The marshals investigate the Cylon “priest” and his cult members and through their investigations realize that his movements connect with another series of investigations (more of a group of conspiracy theories) one of them has been tracking to a private yacht of a former building industrialist. They mount up and head for the yacht in the company of the marines, led by LT Thorne, send by Pegasus to “help” them.

On arrival, the one marshal’s sixth sense is going haywire. They discover the industrialist is a Cylon puppet, and that the ship is some kind of biomechanical horrorshow that is used to create puppets for the Cylons to use in the fleet. There was a spate of combat that left all the marines dead, one of the player characters on death’s doorstep. During the fight, they made an unfortunate decision: trying to save the injured character, they had the raptor copilot take him off to the medical ship while calling for reinforcements. This left them with no way off the ship. Their discovery had triggered the ship to set itself for self-destruct. By the time they had figured this out, the other marshal had been shot critically. They accounted for two Cylons and the industrialist puppet along the way.

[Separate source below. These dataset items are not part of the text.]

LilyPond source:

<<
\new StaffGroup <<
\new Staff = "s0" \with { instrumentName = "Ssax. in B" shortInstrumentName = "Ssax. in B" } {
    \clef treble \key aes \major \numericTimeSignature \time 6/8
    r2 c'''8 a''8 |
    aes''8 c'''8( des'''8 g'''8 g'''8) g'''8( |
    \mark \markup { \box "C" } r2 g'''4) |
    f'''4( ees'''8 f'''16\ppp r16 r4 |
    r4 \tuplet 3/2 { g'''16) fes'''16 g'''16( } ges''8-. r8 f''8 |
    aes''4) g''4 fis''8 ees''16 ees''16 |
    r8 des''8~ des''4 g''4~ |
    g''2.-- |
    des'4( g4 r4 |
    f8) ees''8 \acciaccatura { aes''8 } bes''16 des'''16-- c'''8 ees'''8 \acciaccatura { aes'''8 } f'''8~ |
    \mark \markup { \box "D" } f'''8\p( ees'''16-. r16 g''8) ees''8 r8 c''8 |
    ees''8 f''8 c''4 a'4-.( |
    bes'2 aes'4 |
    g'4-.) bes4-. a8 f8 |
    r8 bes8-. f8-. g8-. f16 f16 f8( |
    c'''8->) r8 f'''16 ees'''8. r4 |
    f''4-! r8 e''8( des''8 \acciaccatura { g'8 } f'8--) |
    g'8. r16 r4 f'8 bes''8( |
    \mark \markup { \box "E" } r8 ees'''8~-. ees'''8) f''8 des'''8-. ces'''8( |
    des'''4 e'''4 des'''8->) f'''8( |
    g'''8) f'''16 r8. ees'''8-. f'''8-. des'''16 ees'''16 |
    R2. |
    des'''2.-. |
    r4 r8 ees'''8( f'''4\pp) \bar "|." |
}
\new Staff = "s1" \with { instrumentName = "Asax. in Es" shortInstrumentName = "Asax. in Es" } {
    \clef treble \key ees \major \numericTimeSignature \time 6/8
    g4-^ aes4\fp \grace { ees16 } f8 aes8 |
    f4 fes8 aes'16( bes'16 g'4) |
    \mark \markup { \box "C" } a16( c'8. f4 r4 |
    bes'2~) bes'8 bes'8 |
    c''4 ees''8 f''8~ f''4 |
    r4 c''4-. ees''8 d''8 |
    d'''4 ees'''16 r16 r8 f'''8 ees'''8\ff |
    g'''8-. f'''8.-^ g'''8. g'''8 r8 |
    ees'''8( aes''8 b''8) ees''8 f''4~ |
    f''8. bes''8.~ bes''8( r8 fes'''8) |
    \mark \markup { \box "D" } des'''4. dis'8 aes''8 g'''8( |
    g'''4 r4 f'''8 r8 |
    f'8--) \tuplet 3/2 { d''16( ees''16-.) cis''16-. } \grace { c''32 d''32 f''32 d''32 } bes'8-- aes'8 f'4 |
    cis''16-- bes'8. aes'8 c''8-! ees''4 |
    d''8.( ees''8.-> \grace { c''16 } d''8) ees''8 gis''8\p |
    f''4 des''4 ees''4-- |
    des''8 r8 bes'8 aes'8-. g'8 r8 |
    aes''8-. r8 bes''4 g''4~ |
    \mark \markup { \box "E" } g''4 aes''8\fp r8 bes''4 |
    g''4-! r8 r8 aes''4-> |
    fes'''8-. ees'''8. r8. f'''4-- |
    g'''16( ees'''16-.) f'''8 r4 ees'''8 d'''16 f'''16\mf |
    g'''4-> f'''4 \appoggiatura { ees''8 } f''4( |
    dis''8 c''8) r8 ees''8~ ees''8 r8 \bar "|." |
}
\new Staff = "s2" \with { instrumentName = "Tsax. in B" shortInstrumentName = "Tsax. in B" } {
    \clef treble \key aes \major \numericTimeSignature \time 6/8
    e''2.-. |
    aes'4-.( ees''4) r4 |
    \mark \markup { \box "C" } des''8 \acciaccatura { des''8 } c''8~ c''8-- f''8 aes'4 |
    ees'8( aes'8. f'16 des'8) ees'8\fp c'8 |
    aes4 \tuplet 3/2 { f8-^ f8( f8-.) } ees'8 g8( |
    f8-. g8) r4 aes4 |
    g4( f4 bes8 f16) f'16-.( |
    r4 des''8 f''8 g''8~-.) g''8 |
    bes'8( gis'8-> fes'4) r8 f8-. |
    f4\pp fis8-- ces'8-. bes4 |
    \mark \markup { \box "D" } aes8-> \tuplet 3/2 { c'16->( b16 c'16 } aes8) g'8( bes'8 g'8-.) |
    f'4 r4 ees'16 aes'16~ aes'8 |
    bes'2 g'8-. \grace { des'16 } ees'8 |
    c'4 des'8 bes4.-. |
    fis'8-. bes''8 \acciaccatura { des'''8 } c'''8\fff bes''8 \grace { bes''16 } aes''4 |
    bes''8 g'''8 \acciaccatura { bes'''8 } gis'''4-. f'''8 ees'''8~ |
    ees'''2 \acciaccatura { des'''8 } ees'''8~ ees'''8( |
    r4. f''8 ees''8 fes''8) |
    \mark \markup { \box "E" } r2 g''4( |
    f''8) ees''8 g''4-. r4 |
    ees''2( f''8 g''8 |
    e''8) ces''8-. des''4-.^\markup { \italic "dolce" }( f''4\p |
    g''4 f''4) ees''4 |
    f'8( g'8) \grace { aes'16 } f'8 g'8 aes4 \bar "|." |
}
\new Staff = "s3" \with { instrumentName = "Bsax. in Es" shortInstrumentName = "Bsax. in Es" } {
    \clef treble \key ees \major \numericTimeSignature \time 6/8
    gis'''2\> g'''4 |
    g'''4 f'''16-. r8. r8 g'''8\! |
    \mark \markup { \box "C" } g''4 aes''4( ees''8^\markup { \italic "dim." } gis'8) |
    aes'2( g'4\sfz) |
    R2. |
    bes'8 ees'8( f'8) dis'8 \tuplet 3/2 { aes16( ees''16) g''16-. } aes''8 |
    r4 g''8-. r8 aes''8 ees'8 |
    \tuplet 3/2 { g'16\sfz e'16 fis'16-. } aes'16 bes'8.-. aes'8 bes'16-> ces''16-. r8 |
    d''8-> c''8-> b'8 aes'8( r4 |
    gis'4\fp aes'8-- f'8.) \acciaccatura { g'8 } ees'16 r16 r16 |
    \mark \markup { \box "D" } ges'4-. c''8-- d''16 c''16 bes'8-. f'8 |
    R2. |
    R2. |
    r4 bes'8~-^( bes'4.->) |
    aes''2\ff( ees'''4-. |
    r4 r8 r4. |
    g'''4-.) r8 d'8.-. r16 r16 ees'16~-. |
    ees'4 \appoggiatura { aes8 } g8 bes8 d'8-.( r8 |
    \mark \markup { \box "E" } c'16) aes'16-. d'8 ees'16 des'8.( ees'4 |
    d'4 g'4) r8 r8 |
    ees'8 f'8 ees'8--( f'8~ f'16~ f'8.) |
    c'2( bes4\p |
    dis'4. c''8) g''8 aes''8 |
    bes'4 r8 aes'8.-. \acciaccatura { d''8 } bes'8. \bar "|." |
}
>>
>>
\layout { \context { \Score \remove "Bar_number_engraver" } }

The ships around the yacht picked up the energy surge and had to move off, leaving the two characters left to try a desperate move of venting themselves and hoping for the SAR raptor’s crew to catch them. In the catch, the marshal lost his grip and would die in space. The pilot character lost his grip when the yacht exploded and hit the raptor with debris. He also died.

This was just the first act…we’re not even to the good stuff, yet. Two different players lost a character, and another has one down for at least 2-3 weeks of game time. The loss of Thorne before the Boomer interrogation removes one of the hot button plot elements that led to trouble in the show and might lead to a more civil relationship between ADM Cain and the fleet.